In context: coronavirus emergency legislation
Unprecedented is a word that is used almost daily in these unprecedented times, but both the UK and Scottish governments have introduced emergency legislation of a kind that was last passed in the Second World War.
Coronavirus (Scotland) Bill
In the fastest turnaround for a bill in Scottish parliamentary history, the Coronavirus (Scotland) Bill was introduced to the Scottish Parliament on 31 March and all three stages were passed in a single day on 1 April. The bill introduces temporary measures to cover the expected period of disruption from coronavirus for six months until 30 September. If necessary, the measures can be extended for two further periods of six months, although they can also be cut short if no longer needed.
What’s in it?
The bill covers a number of areas from criminal justice to licensing to renting property. It offers more protection for tenants, with the period before a tenant can be evicted for rent arrears increased to six months, although tenants will still be able to be evicted in three months for criminal or antisocial behaviour or if the landlord wants to move into the property. For commercial tenants where the landlord has served notice for rent arrears, it extends the time by which the money must be paid from 14 days to 14 weeks.
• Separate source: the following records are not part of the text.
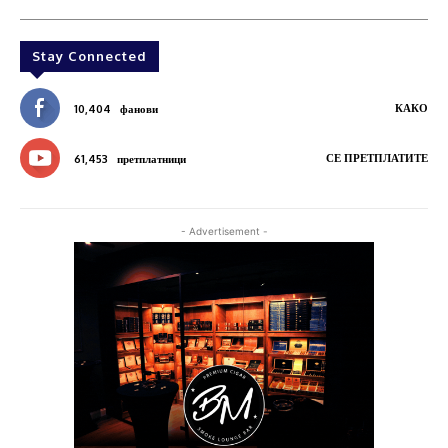
Stay Connected
КАКО
10,404
фанови
СЕ ПРЕТПЛАТИТЕ
61,453
претплатници
- Advertisement -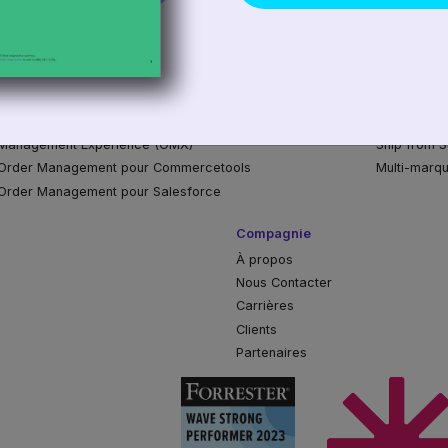
Big Inventory
Optimisez 
ation des Stocks
Service Cli
n distribuée des commandes
Traitement
bilité des produits
Click & Coll
ecture
Eliminez le
tration Omnicanale
Commerce 
Management Experience (OMX)
Ship from S
 Order Management pour Commercetools
Multi-marqu
 Order Management pour Salesforce
Compagnie
À propos
Nous Contacter
Carrières
Clients
Partenaires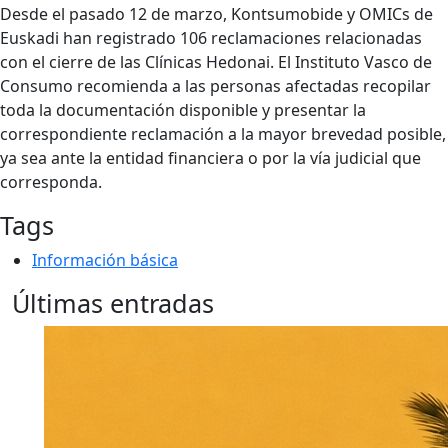
Desde el pasado 12 de marzo, Kontsumobide y OMICs de
Euskadi han registrado 106 reclamaciones relacionadas
con el cierre de las Clínicas Hedonai. El Instituto Vasco de
Consumo recomienda a las personas afectadas recopilar
toda la documentación disponible y presentar la
correspondiente reclamación a la mayor brevedad posible,
ya sea ante la entidad financiera o por la vía judicial que
corresponda.
Tags
Información básica
Últimas entradas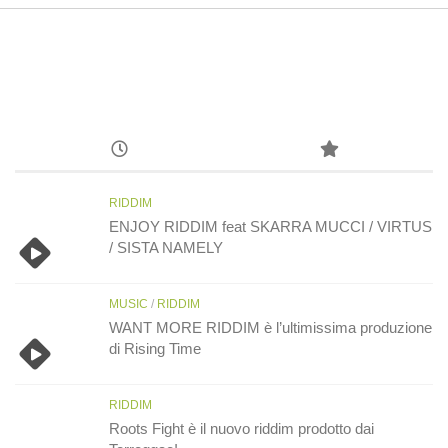
RIDDIM
ENJOY RIDDIM feat SKARRA MUCCI / VIRTUS
/ SISTA NAMELY
MUSIC
/
RIDDIM
WANT MORE RIDDIM è l’ultimissima produzione
di Rising Time
RIDDIM
Roots Fight è il nuovo riddim prodotto dai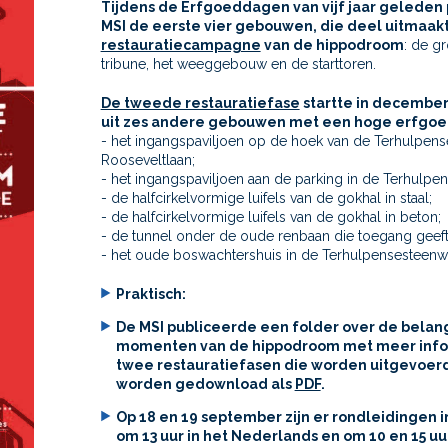
Tijdens de Erfgoeddagen van vijf jaar gelede
MSI de eerste vier gebouwen, die deel uitmaak
restauratiecampagne
van de hippodroom
: de gr
tribune, het weeggebouw en de starttoren.
De tweede restauratiefase
startte in december
uit zes andere gebouwen met een hoge erfgo
- het ingangspaviljoen op de hoek van de Terhulpen
Rooseveltlaan;
- het ingangspaviljoen aan de parking in de Terhulp
- de halfcirkelvormige luifels van de gokhal in staal;
- de halfcirkelvormige luifels van de gokhal in beton;
- de tunnel onder de oude renbaan die toegang geeft 
- het oude boswachtershuis in de Terhulpensesteenw
Praktisch:
De MSI publiceerde een folder over de belangr
momenten van de hippodroom met meer info
twee restauratiefasen die worden uitgevoerd
worden gedownload als
PDF
.
Op 18 en 19 september zijn er rondleidingen 
om 13 uur in het Nederlands en om 10 en 15 uur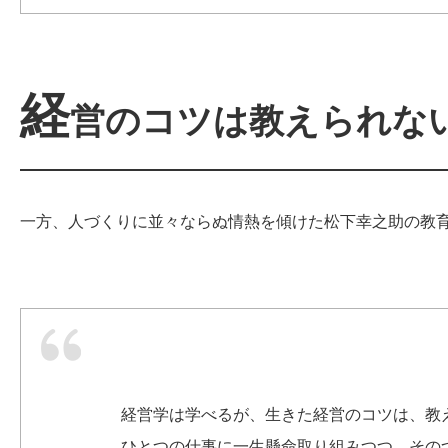
経
営のコツは教えられな
一方、人づくりに並々ならぬ情熱を傾けた松下幸之助の教
経営学は学べるが、生きた経営のコツは、教
ひとつの仕事に一生懸命取り組みつつ、その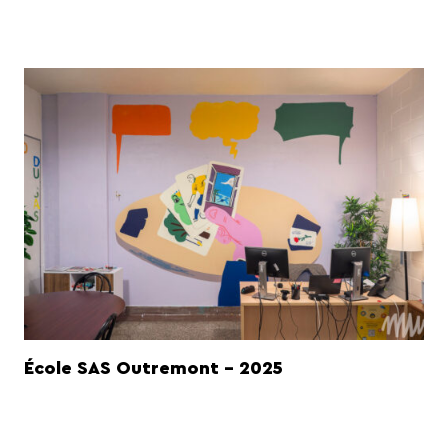
École SAS Outremont - 2025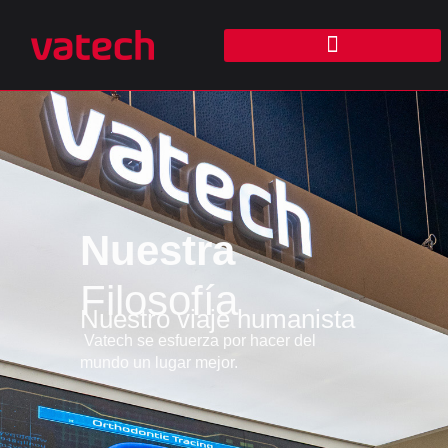
Nuestra
Filosofía
Nuestro viaje humanista
Vatech se esfuerza por hacer del
mundo un lugar mejor.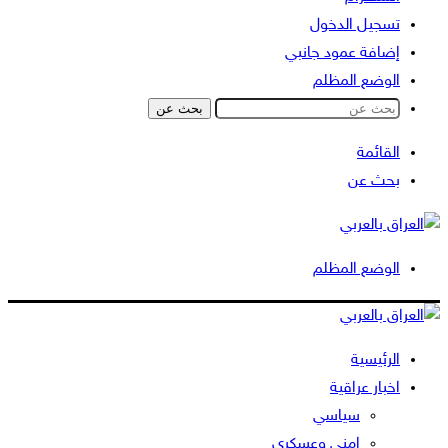
تسجيل الدخول
إضافة عمود جانبي
الوضع المظلم
بحث عن
القائمة
بحث عن
الوضع المظلم
الرئيسية
اخبار عراقية
سياسي
امني وعسكري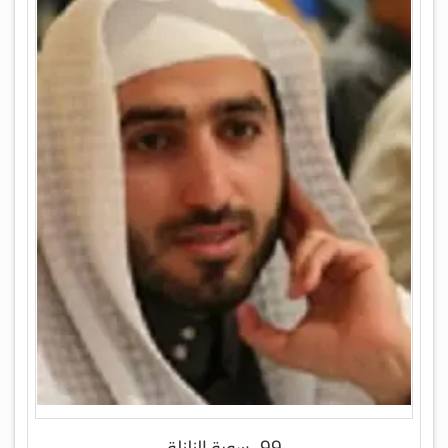
99- سورة الزلزلة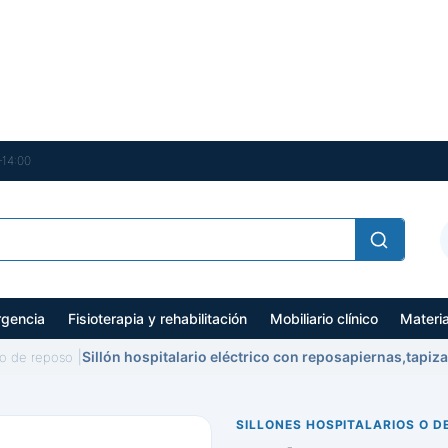
–14:00
gencia
Fisioterapia y rehabilitación
Mobiliario clínico
Materi
Sillón hospitalario eléctrico con reposapiernas,tapiz
s o de reposo
SILLONES HOSPITALARIOS O D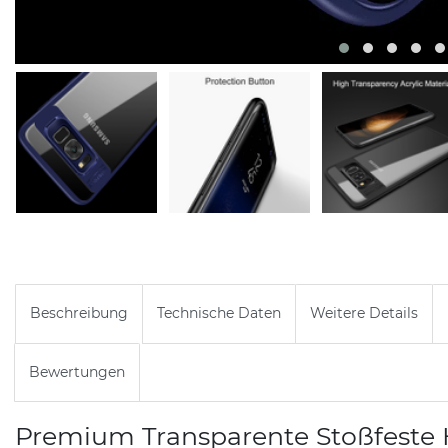
Beschreibung
Technische Daten
Weitere Details
Bewertungen
Premium Transparente Stoßfeste 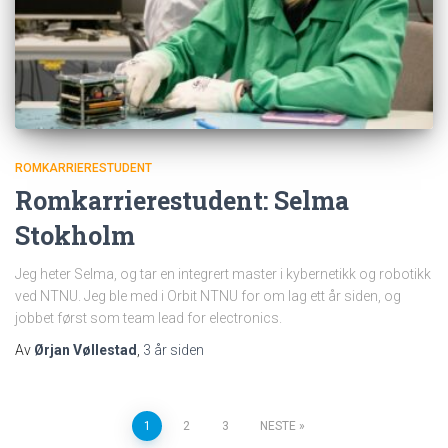
ROMKARRIERESTUDENT
Romkarrierestudent: Selma
Stokholm
Jeg heter Selma, og tar en integrert master i kybernetikk og robotikk
ved NTNU. Jeg ble med i Orbit NTNU for om lag ett år siden, og
jobbet først som team lead for electronics.
Av
Ørjan Vøllestad
,
3 år
siden
Sidepaginering
1
2
3
NESTE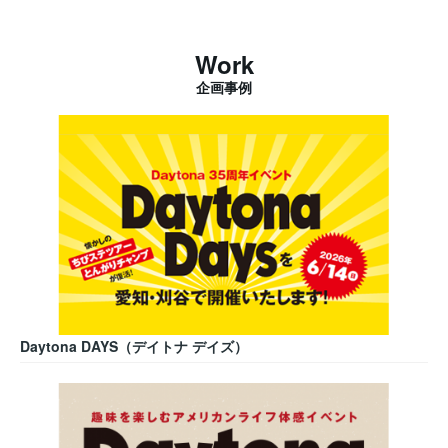
Work
企画事例
Daytona DAYS（デイトナ デイズ）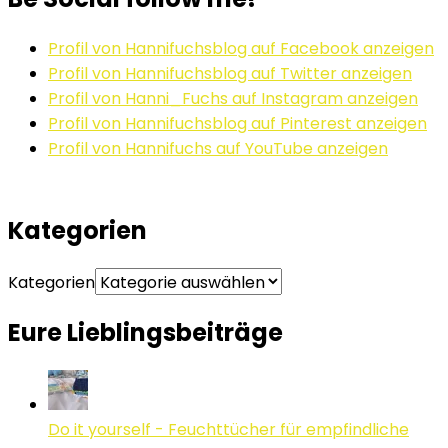
Profil von Hannifuchsblog auf Facebook anzeigen
Profil von Hannifuchsblog auf Twitter anzeigen
Profil von Hanni_Fuchs auf Instagram anzeigen
Profil von Hannifuchsblog auf Pinterest anzeigen
Profil von Hannifuchs auf YouTube anzeigen
Kategorien
Kategorien
Eure Lieblingsbeiträge
Do it yourself - Feuchttücher für empfindliche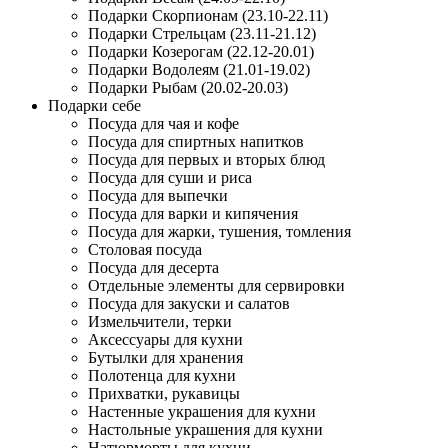
Подарки Скорпионам (23.10-22.11)
Подарки Стрельцам (23.11-21.12)
Подарки Козерогам (22.12-20.01)
Подарки Водолеям (21.01-19.02)
Подарки Рыбам (20.02-20.03)
Подарки себе
Посуда для чая и кофе
Посуда для спиртных напитков
Посуда для первых и вторых блюд
Посуда для суши и риса
Посуда для выпечки
Посуда для варки и кипячения
Посуда для жарки, тушения, томления
Столовая посуда
Посуда для десерта
Отдельные элементы для сервировки
Посуда для закуски и салатов
Измельчители, терки
Аксессуары для кухни
Бутылки для хранения
Полотенца для кухни
Прихватки, рукавицы
Настенные украшения для кухни
Настольные украшения для кухни
Натюрморты для кухни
For those in serious debt who are considering a formal debt solution such as bankruptcy, it allows them to apply for a six-month breathing space during which creditors must hold off on taking enforcement action such as seizing money from bank accounts.
Another key provision of the bill is the release of prisoners to ease pressure on the prison system. Certain categories of offender are excluded, such as those serving life sentences, those imprisoned for terrorist offences and anyone who is thought to pose a threat to the community. It also allows for the possibility of some court cases being conducted via video and audio link and extends the limit on when cases must be brought to court by three months for summary cases and six months for solemn cases.
The bill allows local authorities to make decisions for the benefit of a vulnerable adult even if that adult has a welfare attorney to make decisions for them, extends planning permission by a year if it is about to expire within six months and allows licensing hearings to be conducted remotely. It also makes some amendments around timescales in the children’s hearings system.
Jury trials have been a feature in Scotland since the reign of Alexander II in 1230. For almost 800 years people in Scotland who are victims or witnesses have been able to give their evidence to a jury, and for the accused to know that their peers are judging them. This is not something to abandon when we can adapt to meet the challenge in other ways – Lib Dem MSP Alex Cole-Hamilton
Oh yes! The Scottish Government had originally proposed suspending jury trials for solemn cases (the most serious crimes) and simply having a judge preside over the trial instead, since it would put jury members at risk of coronavirus being in court. However, following an outcry from the legal profession, opposition parties and even some of his own party, justice secretary Humza Yousaf announced that the government would drop that part of the bill. He said he will discuss with the judiciary, legal profession, victims and opposition parties to find a “practical, achievable solution”. Separate legislation around trials will be brought back at the first sitting of parliament after Easter on 21 April.
Another controversial proposal was extending the period of time for public bodies to respond to freedom of information (FOI) requests from the standard 20 working days (one month) to 60 working days (three months) and allowing public bodies to extend this by another 40 working days if it is not “reasonably practicable” to respond within the time period, plus the same extensions for review of the request, making a possible 200 working days for a response. The opposition tried to put through several amendments to this, but only one was passed, from Green MSP Ross Greer, removing the 40-day extension from the response and from the review, making the total maximum turnaround time for an FOI request 120 working days or just under six months.
Also controversial was the fact that there was a reduced number of MSPs in the chamber due to social distancing requirements and some MSPs self-isolating, but the reduction was not proportionate across parties, leaving the SNP and the opposition parties with equal numbers of MSPs, despite the SNP being a minority government. This meant that it was impossible for the opposition parties to get any amendments through without support from at least one SNP MSP, with the presiding officer casting a deciding vote against any amendment where there was a tie.
What’s going on at UK level?
The UK Government’s emergency coronavirus legislation, now the Coronavirus Act 2020, was passed by MPs on 23 March and approved by the Lords on 25 March. This included wide-ranging changes, from allowing retired NHS staff to return to work to giving statutory sick pay from day one and giving the police and immigration services new quarantine powers. It also gives the UK Government power to ban events or public gatherings, close schools and childcare facilities and postpone local elections. Initially Boris Johnson had intended the act to be in place for two years, but under pressure from opposition parties, he reduced it to six months with the possibility of renewal.
What about elsewhere?
Two countries have been held up in particular as being good and bad examples of legislative response to coronavirus. Last week Hungary passed laws that effectively create a dictatorship, giving president Victor Orbán power to rule by decree indefinitely with no elections and to jail anyone publishing false information for up to five years, which it is feared could be used against journalists criticising the government. New Zealand, on the other hand, has been praised for its handling of the situation, with an oversight group with a majority of opposition MPs and FOI issues dealt with simply through a statement from the ombudsman that they will take the circumstances into account regarding response times rather than changes to legislation.